Ms McGuckin said she will be asking Mr Brokenshire "to acquire monies from the Treasury to set up an immediate fast track payment fund, whilst awaiting the full legislation for a HIA commissioner.

"Too many are dead and gone, with too many on their death beds now. The least that can be done immediately is an interim payment to tide survivors over, to make life a little more comfortable for them," she said.

Billy McConville (50) has called for help for victims before it's too late. Picture by Hugh Russell

Sinn Féin northern leader Michelle O'Neill said yesterday that "given the ongoing political uncertainty" she had made a formal proposal to the leaders of the main parties to secure funds.

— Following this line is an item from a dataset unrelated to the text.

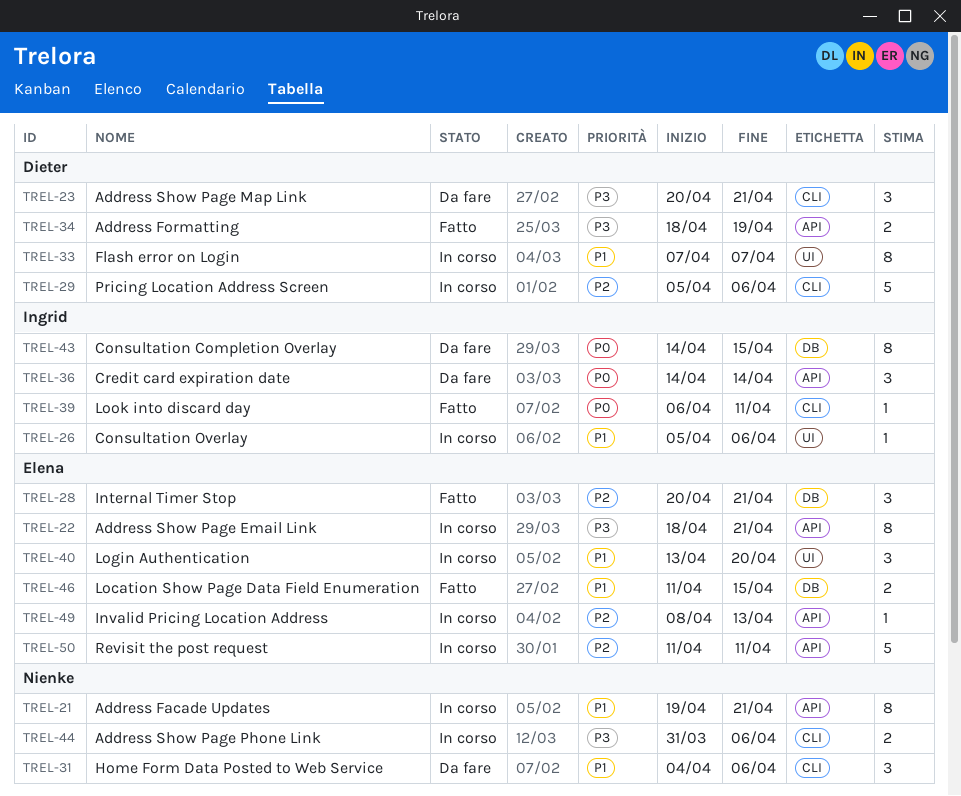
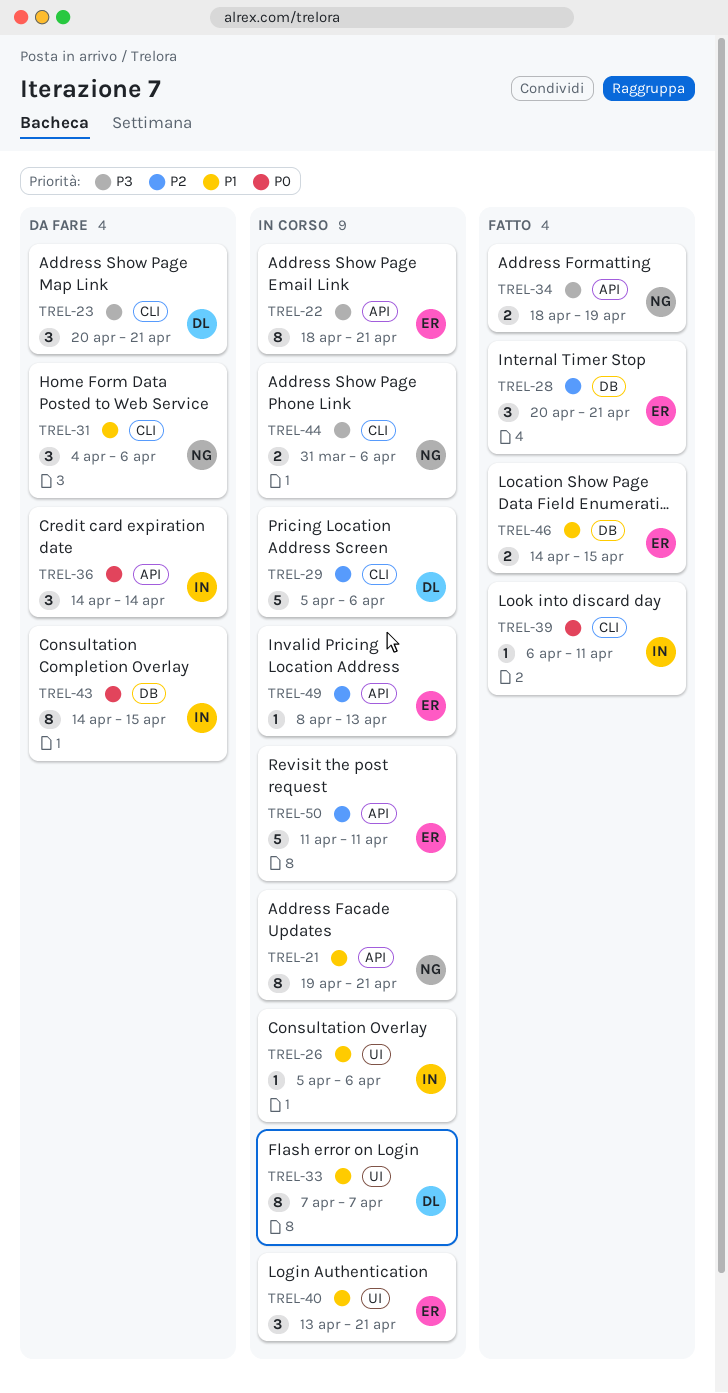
TREL-34, owner: Dieter -> Nienke
TREL-40, due: Apr 20 -> Apr 21
TREL-46, start: Apr 11 -> Apr 14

"The proposal would see immediate steps to ring-fence funds for a compensation fund and to seek contributions from the British government and the religious orders responsible for running institutions where abuse took place," she said.

"It would also see work beginning immediately to provide the legal and legislative framework to enable the redress panel and commissioner's office to be established in statute.


"I believe this is the best way to give clarity to victims and to begin taking tangible measures aimed at addressing their concerns so I am looking forward to working with the other party leaders without delay".